L’arrivée de vraies références françaises est également un
élément déterminant. Arvalis, le Cetiom et des chambres
d’agriculture commencent à fournir des résultats expérimentaux
et des informations qui accréditent les observations réalisées
dans les champs et les bases étrangères sur lesquelles nous nous
sommes appuyés. Que ce soit en matière de
gestion du salissement, de contrôle des
ravageurs, de lessivage d’azote, de gestion de
l’eau, de circulation et dégradation des
phyto, ce sont aujourd’hui des informations
locales précieuses qui, au-delà de sécuriser
notre orientation, apportent des données
complémentaires afin de mieux comprendre
les interactions entre les éléments du puzzle
et continuer de progresser.
L’adhésion progressive, même si cela
est encore prudent, de l’encadrement de
l’agriculture, mais aussi de la recherche
est un autre signe. Aujourd’hui, plusieurs
grands groupes coopératifs ont mis en place
leur « réseau ou club » TCS et l’affichent
fièrement alors que d’autres se donnent,
comme objectif, l’agriculture écologiquement
intensive (AEI). Avec le développement
des couverts et l’impact positif de l’AC sur
la faune sauvage en général, ce sont aussi les
fédérations de chasse qui commencent à soutenir les efforts des
producteurs. Les syndicats comme les politiques ne sont pas en
reste non plus et certains y perçoivent une nouvelle forme de
contact ; une relation différente et positive avec l’agriculture.
Enfin, la recherche évolue et réinvestit le terrain en mettant en
place de plus en plus de programmes sur ces sujets, intégrant
souvent des mesures sur des exploitations pilotes et innovantes.
Les discours engagés de visionnaires réalistes et non
moins pragmatiques comme Michel Griffon et Bruno
Parmentier commencent de leur côté à faire écho dans toutes les
strates des filières qui intègrent progressivement leurs analyses et
les solutions qu’ils proposent. En complément, sur le terrain, des
réseaux associatifs en plein développement maillent les
campagnes afin de fluidifier les échanges entre praticiens et
apporter des idées, des approches et des informations concrètes
et innovantes.
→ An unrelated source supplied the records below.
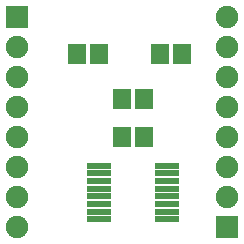
<source format=gts>
G04 DipTrace 3.1.0.1*
G04 MSP430FR2311BreakOutv3.gts*
%MOIN*%
G04 #@! TF.FileFunction,Soldermask,Top*
G04 #@! TF.Part,Single*
%ADD25R,0.078866X0.023748*%
%ADD27C,0.074929*%
%ADD29R,0.074929X0.074929*%
%ADD31R,0.059181X0.067055*%
%FSLAX26Y26*%
G04*
G70*
G90*
G75*
G01*
G04 TopMask*
%LPD*%
D31*
X1118278Y1182255D3*
X1193081D3*
X993278Y1032255D3*
X1068081D3*
X993278Y907255D3*
X1068081D3*
X843278Y1182255D3*
X918081D3*
D29*
X1343278Y607255D3*
D27*
Y707255D3*
Y807255D3*
Y907255D3*
Y1007255D3*
Y1107255D3*
Y1207255D3*
Y1307255D3*
D29*
X643278D3*
D27*
Y1207255D3*
Y1107255D3*
Y1007255D3*
Y907255D3*
Y807255D3*
Y707255D3*
Y607255D3*
D25*
X1143278Y632255D3*
Y657845D3*
Y683436D3*
Y709026D3*
Y734617D3*
Y760207D3*
Y785798D3*
Y811388D3*
X914924D3*
X914932Y785798D3*
Y760207D3*
Y734617D3*
Y709026D3*
Y683436D3*
Y657845D3*
Y632255D3*
M02*

</source>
D’une certaine manière, ces associations
préfigurent et préparent le retour à un processus de développement
où l’agriculteur redevient le moteur et l’acteur principal.
Enfin, l’AC est aujourd’hui l’orientation qui apporte le
plus d’idées nouvelles et d’innovations que ce soit en matière
de machinisme, de fertilisation, de couverts, de rotations, de
gestion du salissement comme des ravageurs mais aussi en termes
d’association de cultures. En outre, permettre de continuer de
progresser vers des systèmes de production toujours plus intégrés,
plus économes et respectueux de l’environnement, l’innovation
s’impose aussi comme un formidable antidote contre la morosité
et la crise. Elle fédère, redonne de l’enthousiasme, décuple les
énergies. Séduisante, rassurante et positive, l’innovation ne peut
que nous donner un sérieux coup de pouce.
Il faut aussi capitaliser sur des atouts que nous avons trop tendance à ignorer et sous-estimer comme notre diversité de climats, de sols, de cultures, mais aussi de sensibilités. Le maintien de structures familiales où la majorité des agriculteurs sont encore des acteurs, des observateurs, mais aussi des expérimentateurs au quotidien est une autre clé importante. Enfin et en comparaison des grands pays du semis direct comme le Brésil et l’Amérique du Nord, nous avons, grâce aux couverts et aux associations de cultures, développé une spécificité et un concept avec l’AEI où nous sommes aujourd’hui leader. Même si la « reprise » du dossier AC par l’encadrement conventionnel peut laisser un sentiment de frustration à ceux qui ont pris des risques et fait preuve de courage et de détermination pour s’engager sur des chemins différents, nous devons nous en réjouir. Il y aura encore beaucoup d’inertie dans ce changement, mais ce n’est qu’au prix de ces efforts et de la participation du plus grand nombre que nous pourrons faire émerger en France une agriculture vraiment nouvelle et vraiment performante.